Allo stesso modo il buddhismo può diventare costruzione mentale, abitudine, schiavitù. E la
meditazione, che è tipica di tutti i buddhisti, può ribadire la loro ‘distanza’, può irrigidirli rispetto
alla meta, rendendoli incapaci di coglierla quando lei si fa avvertire. Per lo zen invece la
meditazione è già la meta (sōtō) o la vigilia immediata alla meta (rinzai).

6. In questa stessa linea nello zen è ridimensionato il valore dei testi scritti. Un antico racconto
dice che al Picco dell’Avvoltoio Buddha avrebbe trasmesso in modo silenzioso a Mahakasyapa il
suo insegnamento non fatto di scritture, da cuore-mente a cuore-mente, dal maestro al
discepolo, di generazione in generazione. Per questo nello zen non avviene illuminazione senza la
trasmissione orale o non-verbale. Gli scritti non possono avere valore ermeneutico, non sono in
grado di spiegarsi; l’ermeneutica, la spiegazione, l’applicazione alla situazione viene dal maestro.

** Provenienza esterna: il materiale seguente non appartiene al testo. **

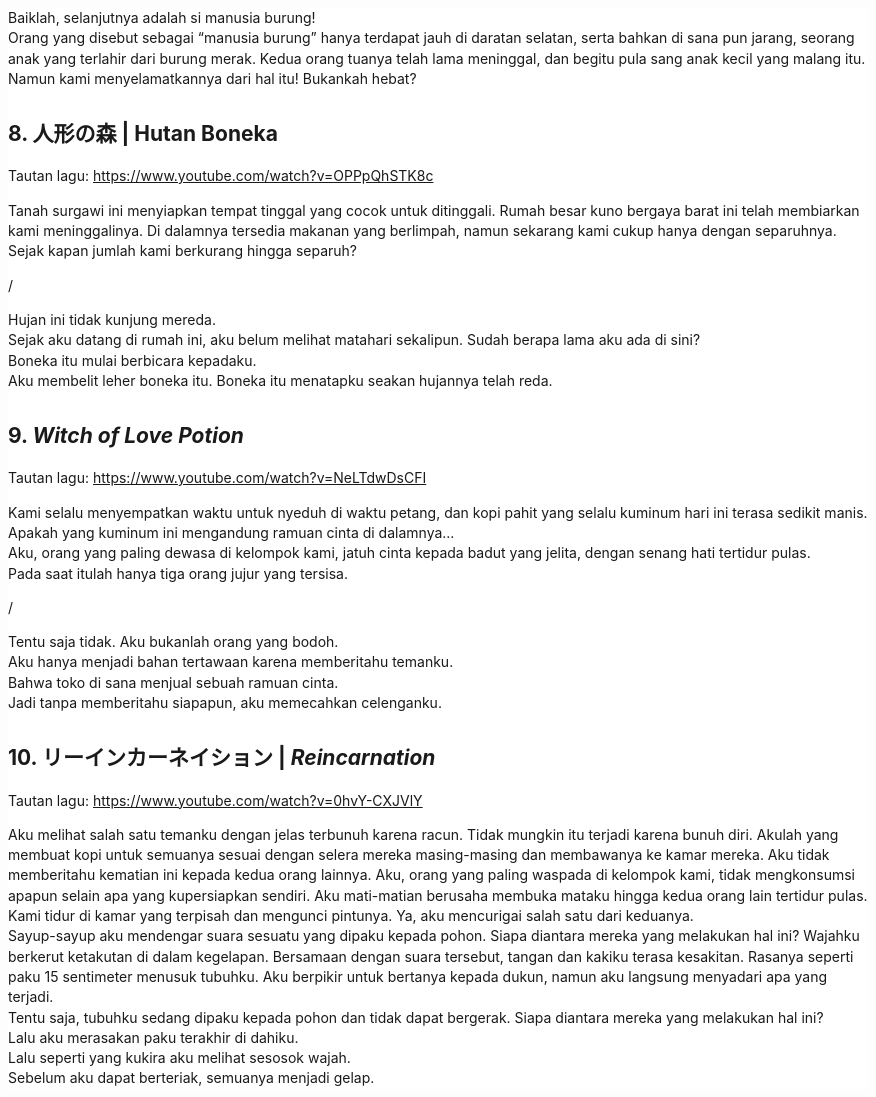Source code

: Baiklah, selanjutnya adalah si manusia burung!  
Orang yang disebut sebagai “manusia burung” hanya terdapat jauh di daratan selatan, serta bahkan di sana pun jarang, seorang anak yang terlahir dari burung merak. Kedua orang tuanya telah lama meninggal, dan begitu pula sang anak kecil yang malang itu. Namun kami menyelamatkannya dari hal itu! Bukankah hebat?  
## 8. 人形の森 | Hutan Boneka  

Tautan lagu: https://www.youtube.com/watch?v=OPPpQhSTK8c

Tanah surgawi ini menyiapkan tempat tinggal yang cocok untuk ditinggali. Rumah besar kuno bergaya barat ini telah membiarkan kami meninggalinya. Di dalamnya tersedia makanan yang berlimpah, namun sekarang kami cukup hanya dengan separuhnya.  
Sejak kapan jumlah kami berkurang hingga separuh?  

/

Hujan ini tidak kunjung mereda.  
Sejak aku datang di rumah ini, aku belum melihat matahari sekalipun. Sudah berapa lama aku ada di sini?  
Boneka itu mulai berbicara kepadaku.  
Aku membelit leher boneka itu. Boneka itu menatapku seakan hujannya telah reda.  
## 9. *Witch of Love Potion*  

Tautan lagu: https://www.youtube.com/watch?v=NeLTdwDsCFI

Kami selalu menyempatkan waktu untuk nyeduh di waktu petang, dan kopi pahit yang selalu kuminum hari ini terasa sedikit manis.  
Apakah yang kuminum ini mengandung ramuan cinta di dalamnya...  
Aku, orang yang paling dewasa di kelompok kami, jatuh cinta kepada badut yang jelita, dengan senang hati tertidur pulas.  
Pada saat itulah hanya tiga orang jujur yang tersisa.  

/

Tentu saja tidak. Aku bukanlah orang yang bodoh.  
Aku hanya menjadi bahan tertawaan karena memberitahu temanku.  
Bahwa toko di sana menjual sebuah ramuan cinta.  
Jadi tanpa memberitahu siapapun, aku memecahkan celenganku.  
## 10. リーインカーネイション | *Reincarnation*  

Tautan lagu: https://www.youtube.com/watch?v=0hvY-CXJVlY

Aku melihat salah satu temanku dengan jelas terbunuh karena racun. Tidak mungkin itu terjadi karena bunuh diri. Akulah yang membuat kopi untuk semuanya sesuai dengan selera mereka masing-masing dan membawanya ke kamar mereka. Aku tidak memberitahu kematian ini kepada kedua orang lainnya. Aku, orang yang paling waspada di kelompok kami, tidak mengkonsumsi apapun selain apa yang kupersiapkan sendiri. Aku mati-matian berusaha membuka mataku hingga kedua orang lain tertidur pulas. Kami tidur di kamar yang terpisah dan mengunci pintunya. Ya, aku mencurigai salah satu dari keduanya.  
Sayup-sayup aku mendengar suara sesuatu yang dipaku kepada pohon. Siapa diantara mereka yang melakukan hal ini? Wajahku berkerut ketakutan di dalam kegelapan. Bersamaan dengan suara tersebut, tangan dan kakiku terasa kesakitan. Rasanya seperti paku 15 sentimeter menusuk tubuhku. Aku berpikir untuk bertanya kepada dukun, namun aku langsung menyadari apa yang terjadi.  
Tentu saja, tubuhku sedang dipaku kepada pohon dan tidak dapat bergerak. Siapa diantara mereka yang melakukan hal ini?  
Lalu aku merasakan paku terakhir di dahiku.  
Lalu seperti yang kukira aku melihat sesosok wajah.  
Sebelum aku dapat berteriak, semuanya menjadi gelap.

7. Stupenda poi è l’intuizione che quello che noi occidentali chiamiamo l’assoluto in realtà è il
niente. Il niente di quello che possiamo dire, pensare, intuire, desiderare, ecc. Il niente è l’origine
da cui tutto deriva. Quando noi cristiani pensiamo a Dio ci viene istintivo pensare al creatore, al
tutto, all’infinito, al grande, al superiore: ci fa allargare all’infinito la trascendenza. Il niente invece
ci muove in senso contrario, ci fa restringere in modo infinito la immanenza, ci riporta al prima
della parola, del gesto, di tutto quello che esiste. Al silenzio. Alla potenzialità assoluta. Al non-
essere che precede l’essere, che lo genera, da cui scaturisce l’essere. Il vuoto è come la pagina
ancora bianca su cui si può scrivere, la pausa musicale che permette il sorgere delle note, la non-
forma che dà origine e consistenza alla forma.

8. Una volta raggiunta l’illuminazione il monaco zen vive la sua vita nel modo più naturale
possibile. Seguendo le regole della comunità non cerca niente, non intende raggiungere niente.
Semplicemente vive quel presente che è già la sua vera natura di Buddha. La sua vita diventa
un’opera d’arte, non solo quando si dedica al teatro, alla pittura, al giardino, ecc., ma anche
quando prepara da mangiare, cammina, si veste, dorme, ecc.
Chi è davvero risvegliato vive la compassione, e quindi il servizio e l’amore degli altri. Ma anche
qui, alcuni maestri zen temono che ci si accontenti del risveglio, dell’illuminazione raggiunta e
riconosciuta dal maestro. Ma chi si chiude in questo non vive più il presente.